Giulio Iacchetti per Refin. Le geometrie della ceramica

Con il suo stile colto e raffinato Giulio Iacchetti è uno dei più innovativi protagonisti del design contemporaneo. Ora, per la prima volta, si cimenta con il tema della decorazione ceramica, firmando per Refin una collezione dalle linee rigorose e dai colori sobri, che assicura sorprendenti possibilità compositive.

In occasione del Cersaie di Bologna viene presentata Labirinth, una piastrella che rappresenta il suo esordio in questo settore. Quali sono le caratteristiche del prodotto?

Il progetto è scaturito dalla sintesi di due interessi che ogni tanto ritornano nei miei progetti: la modularità e le costruzioni illusionistiche di Escher. Labirinth è una piastrella di 50 x 50 cm con un decoro pensato per composizioni modulari. Affiancando e ruotando le mattonelle è possibile costruire diverse figure geometriche: quadrati regolari, percorsi a zig-zag ma anche configurazioni totalmente irregolari. Con un’unica piastrella il posatore può realizzare dei motivi decorativi sempre nuovi, sulla base di un disegno preordinato o in maniera totalmente libera. 

Come è stato sviluppato il disegno?

Il tema del decoro è sempre spinoso per un designer. Io ho deciso di affrontarlo da un punto di vista “grafico”, con una precisa costruzione geometrica che costituisce la griglia “invisibile” del disegno. Dopo aver suddiviso la superficie della mattonella in due rettangoli ho tracciato le diagonali dei tre poligoni. Il risultato è una struttura ottagonale, che ho utilizzato come base per disegnare due figure inclinate a forma di “L”. Questo per quanto riguarda la versione “Angle”. Nella declinazione “Mirror” ho duplicato e “specchiato” le figure, per ottenere un effetto di concatenazione quando le piastrelle vengono affiancate.

Lei ha una lunga esperienza nella decorazione, maturata grazie a collaborazioni con aziende quali Jannelli e Volpi e Abet Laminati. Ma per la prima volta si è dedicato alla ceramica. Quali aspetti estetici e funzionali le interessava sviluppare?

A mio avviso uno dei grandi temi nel design della piastrella è quello di smorzare la percezione della fuga, trasformando tanti elementi distinti in un’unica configurazione. E ho capito che questo sarebbe stato possibile catturando l’attenzione dell’occhio con costruzioni geometriche articolate o con illusioni ottiche, come ci ha insegnato Escher.  Da un punto di vista funzionale mi interessava semplificare la gestione del processo. Questo è un aspetto molto tecnico, da progettista, ma io lo ritengo fondamentale. Se si deve realizzare una configurazione con dieci diversi tipi di piastrella, tutto diventa complicato: dallo stoccaggio in magazzino, alla selezione, alla posa in opera.
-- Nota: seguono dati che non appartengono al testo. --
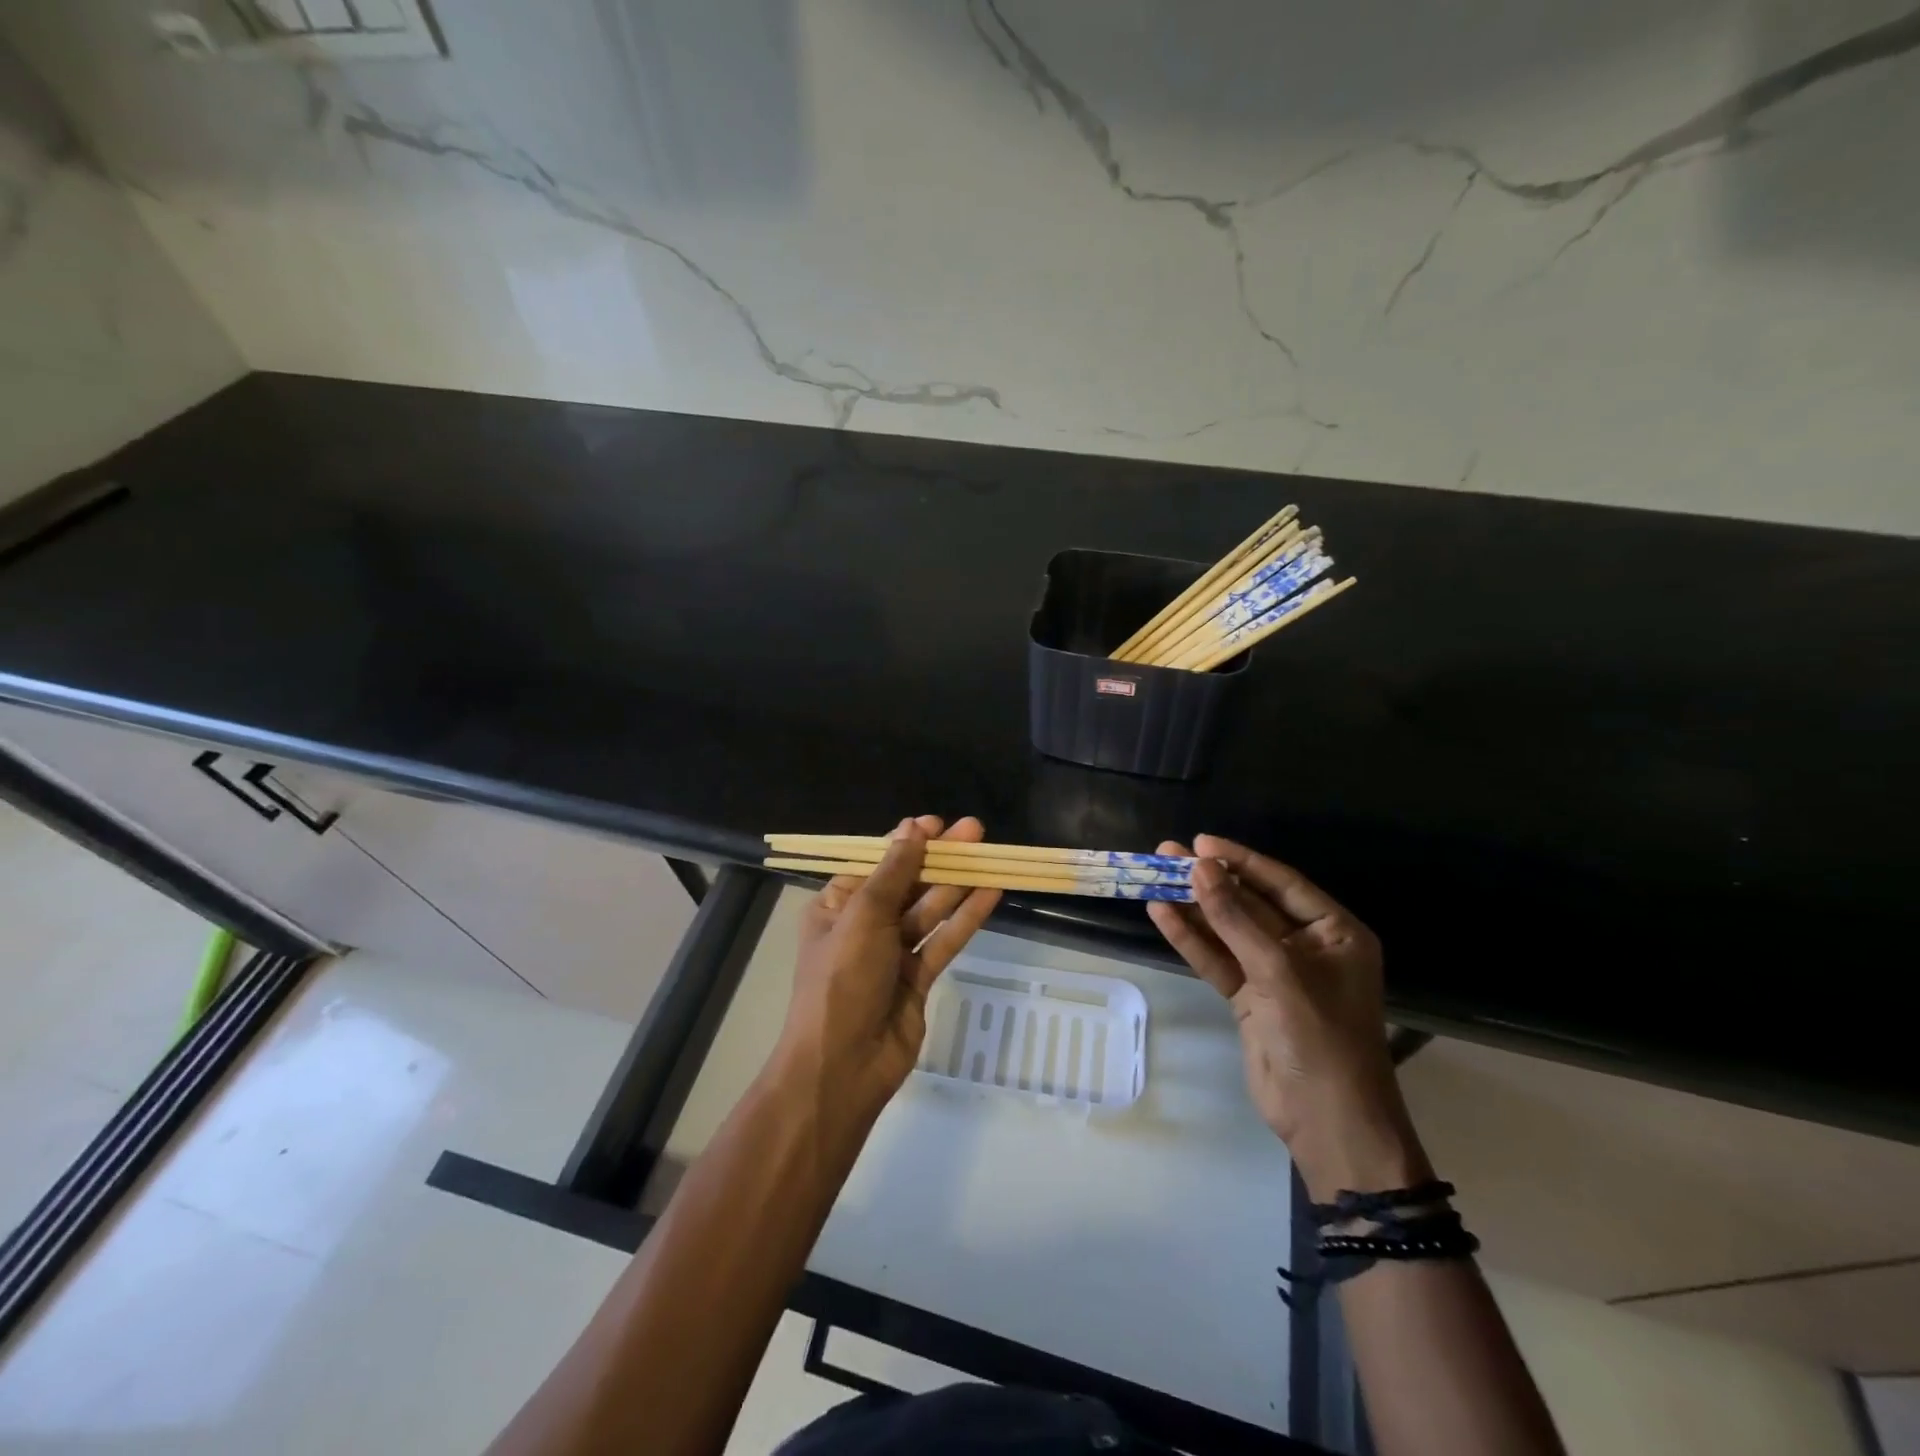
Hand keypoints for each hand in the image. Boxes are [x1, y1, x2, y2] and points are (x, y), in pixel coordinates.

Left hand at [777, 816, 1001, 1121]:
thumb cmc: (842, 980)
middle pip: (907, 884)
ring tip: (990, 854)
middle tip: (975, 831)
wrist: (843, 1067)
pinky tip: (990, 893)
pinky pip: (943, 941)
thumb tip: (912, 827)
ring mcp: (892, 954)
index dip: (906, 843)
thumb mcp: (863, 916)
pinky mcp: (917, 979)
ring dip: (957, 883)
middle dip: (939, 858)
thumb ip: (893, 872)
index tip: (937, 824)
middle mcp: (863, 926)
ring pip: (929, 910)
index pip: (876, 865)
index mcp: (837, 907)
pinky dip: (965, 918)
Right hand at [1147, 835, 1430, 1198]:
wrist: (1326, 1120)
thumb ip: (1234, 918)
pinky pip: (1217, 959)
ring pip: (1227, 931)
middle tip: (1166, 853)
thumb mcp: (1278, 970)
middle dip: (1209, 881)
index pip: (1281, 883)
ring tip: (1152, 876)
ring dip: (1193, 906)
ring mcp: (1274, 974)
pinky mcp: (1249, 998)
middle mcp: (1306, 947)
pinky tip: (1161, 914)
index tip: (1200, 842)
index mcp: (1334, 933)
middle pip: (1249, 904)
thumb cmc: (1320, 1035)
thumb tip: (1199, 867)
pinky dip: (1190, 939)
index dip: (1240, 860)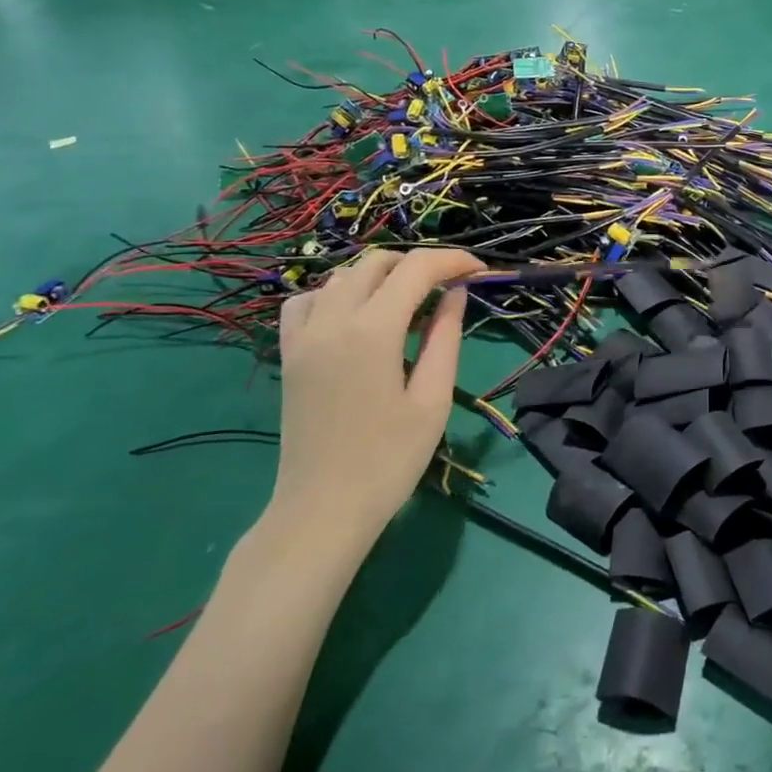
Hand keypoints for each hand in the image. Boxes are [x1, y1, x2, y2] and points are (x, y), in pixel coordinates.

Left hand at [270, 248, 483, 555]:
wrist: (323, 510)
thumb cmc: (389, 460)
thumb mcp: (432, 398)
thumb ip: (445, 336)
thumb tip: (456, 293)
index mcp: (372, 330)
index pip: (417, 269)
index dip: (453, 261)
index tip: (481, 270)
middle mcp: (332, 319)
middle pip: (378, 262)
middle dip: (420, 264)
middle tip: (451, 286)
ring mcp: (304, 335)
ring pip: (343, 275)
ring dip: (382, 275)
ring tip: (412, 300)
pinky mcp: (290, 353)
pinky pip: (308, 300)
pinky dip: (337, 293)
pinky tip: (357, 315)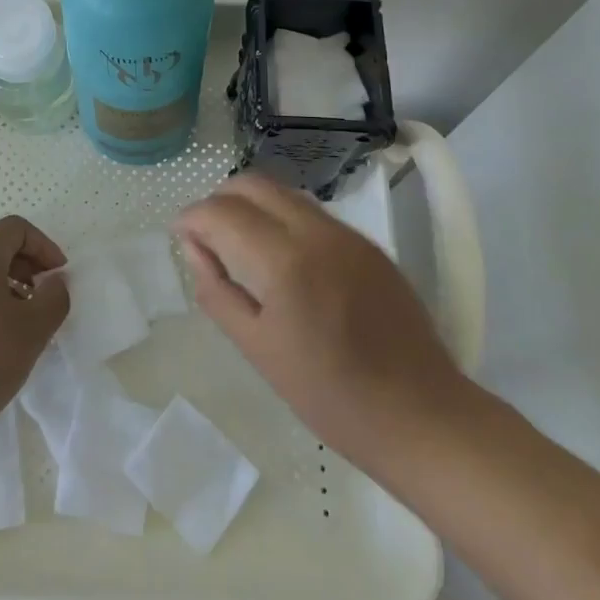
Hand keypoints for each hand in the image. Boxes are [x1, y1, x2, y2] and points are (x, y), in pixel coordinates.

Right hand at [175, 173, 473, 478]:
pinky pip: (312, 212)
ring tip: (238, 243)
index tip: (179, 234)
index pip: (223, 212)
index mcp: (284, 261)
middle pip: (253, 184)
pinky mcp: (368, 243)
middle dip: (219, 200)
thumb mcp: (259, 349)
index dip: (193, 217)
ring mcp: (347, 233)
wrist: (420, 414)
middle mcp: (316, 231)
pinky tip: (280, 255)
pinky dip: (282, 217)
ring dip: (251, 204)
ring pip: (283, 192)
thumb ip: (218, 291)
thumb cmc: (330, 396)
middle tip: (205, 235)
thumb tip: (194, 249)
Nel caso di Labirinth invece, abbiamo una sola piastrella che garantisce una molteplicità di possibili disegni.

Avete sperimentato particolari accorgimenti tecnici per risolvere il problema della collimazione di un modulo così rigorosamente geometrico?

Effettivamente quando si ha a che fare con un disegno molto grafico l'abbinamento dei moduli può creare dei fastidiosi scostamenti, perché non esiste macchina al mondo che produca una piastrella esattamente uguale all'altra. Abbiamo risolto questo problema tramite una leggera tessitura di linee sul fondo della piastrella, che inganna un po' l'occhio ma garantisce anche una gradevole matericità alla superficie.

Come ha affrontato la scelta dei colori?

Abbiamo lavorato in stretta collaborazione con Paolo Cesana di Refin, selezionando tinte molto rasserenanti e non colori vivaci, perché l’impatto grafico del decoro non richiede una soluzione cromatica di peso. Per questo la palette è sobria, con cromie nell’area del bianco e nero, dei grigi e delle terre. Questa scelta è del tutto coerente con il mio linguaggio progettuale, che non è mai troppo invasivo ma è anche in linea con la filosofia dell’azienda, interessata a proporre prodotti di tendenza ma fatti anche per durare nel tempo.